Tuesday, January 18, 2005
My third post on the Lawrence Summers speech won't be up until tomorrow, because I haven't written it yet. Instead, I have read a discussion thread (courtesy of emjaybee in my comments) about the meaning of this speech, and I remembered just why I hate it when the topic of innate gender differences crops up. I had forgotten how all sorts of quite nasty people crawl out of the woodwork and state categorically that things are as they are for a good reason, that all is predestined and that the current sexual division of labor is the optimal one.
Funny how these debates never surface when a study claims that women do something better than men. Let me tell you an anecdote (which, as I described in my previous post, has no generalizability): I once taught a university course which started with some discussions of the I.Q. measure. This wasn't in psychology, so the treatment was relatively short, but for some reason I mentioned to the class that Binet's initial attempts to create such a measure caused one sex to have a higher average, so he adjusted the test until both girls and boys tested the same on average. There was some whispering and rustling in the audience, and this was among the male students. A couple of them got somewhat upset and wanted to know if the test still could have been seen as valid. I then explained that it was the girls who tested higher on the original test before Binet modified it, and somehow the adjustment was not longer causing either whispers or upsets.
I'm not sure what was going on, but the impression I received was that at least some of the male students had a prior idea about which sex should have scored higher. - Anyway, it was interesting.
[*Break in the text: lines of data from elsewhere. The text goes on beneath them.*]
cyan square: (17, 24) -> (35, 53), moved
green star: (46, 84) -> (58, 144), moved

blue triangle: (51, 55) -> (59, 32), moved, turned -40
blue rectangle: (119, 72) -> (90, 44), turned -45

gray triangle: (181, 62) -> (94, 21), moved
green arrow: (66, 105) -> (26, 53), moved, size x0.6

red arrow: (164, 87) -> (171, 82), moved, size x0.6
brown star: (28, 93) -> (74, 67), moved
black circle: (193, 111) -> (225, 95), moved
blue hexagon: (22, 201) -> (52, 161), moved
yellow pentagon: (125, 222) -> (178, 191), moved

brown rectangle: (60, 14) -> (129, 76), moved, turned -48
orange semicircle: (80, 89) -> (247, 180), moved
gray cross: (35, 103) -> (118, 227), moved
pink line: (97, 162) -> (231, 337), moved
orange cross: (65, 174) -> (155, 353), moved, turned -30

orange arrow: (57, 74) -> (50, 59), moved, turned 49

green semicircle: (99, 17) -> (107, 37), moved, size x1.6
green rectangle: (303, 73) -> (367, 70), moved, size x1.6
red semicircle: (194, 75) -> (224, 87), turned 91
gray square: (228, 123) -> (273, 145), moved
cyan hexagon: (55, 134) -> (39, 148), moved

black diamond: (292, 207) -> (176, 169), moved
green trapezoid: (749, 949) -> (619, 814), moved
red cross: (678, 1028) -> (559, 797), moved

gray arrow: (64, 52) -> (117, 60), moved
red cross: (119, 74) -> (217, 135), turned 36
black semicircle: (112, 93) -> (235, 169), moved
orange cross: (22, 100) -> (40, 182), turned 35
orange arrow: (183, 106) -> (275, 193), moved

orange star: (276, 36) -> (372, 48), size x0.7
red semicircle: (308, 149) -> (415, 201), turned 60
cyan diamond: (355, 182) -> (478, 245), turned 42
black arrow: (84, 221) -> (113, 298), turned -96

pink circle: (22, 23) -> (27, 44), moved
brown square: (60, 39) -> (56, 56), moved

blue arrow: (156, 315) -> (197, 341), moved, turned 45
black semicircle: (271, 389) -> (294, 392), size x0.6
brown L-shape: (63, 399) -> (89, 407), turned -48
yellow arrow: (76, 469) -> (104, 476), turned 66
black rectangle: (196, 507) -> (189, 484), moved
The question of gender difference is not something one can discuss in unregulated arenas without invoking the idea of gender inferiority, and especially the inferiority of women. Misogynists, in particular, always believe in great and immutable gender differences, and such differences are the rationalization of their feelings. More generally, anti-feminists base their arguments on inherent gender differences, for without such differences there would be no logical reason to be an anti-feminist.
This makes a feminist approach often seem as if one is advocating the thesis that men and women are exactly the same from a biological point of view, even if one is saying no such thing. A feminist who believes in innate differences between the sexes has the extra burden of seeming as if she or he is agreeing with the misogynist or anti-feminist first, before going to argue that difference does not mean inferiority. In my experience this seldom works. But I'm not sure what would work.
Note also, that those who argue most heatedly for the case of innate gender differences appear never to suggest that such differences should be ameliorated by education or other environmental modifications. We do this with congenital problems all the time, and it might make sense to do with other characteristics, too. But this part is not in the political agenda of this group. The political agenda being that status quo is perfectly swell.
And, finally, it is odd how many commentators are willing to let go of their rigorous standard with respect to evidence and science when it comes to this issue. In the comments thread I linked to, at least two people advocated Stephen Pinker as an expert with respect to this question. His work is in linguistics, but what he says about sex differences appeals to the innate-and-immutable-nothing-can-be-done-about-it school.
I almost forgot: An interesting new argument seems to have cropped up (at least it is new to me),and that is the beautiful and harmonious complementarity between the biologically innately different sexes. While such complementarity may be very beautiful in some cases, it seems to assume that all women are like the average woman and all men like the average man, and it says nothing about the not-so-beautiful "complementary" relationships that have large power differences in them. Not to mention very different financial rewards.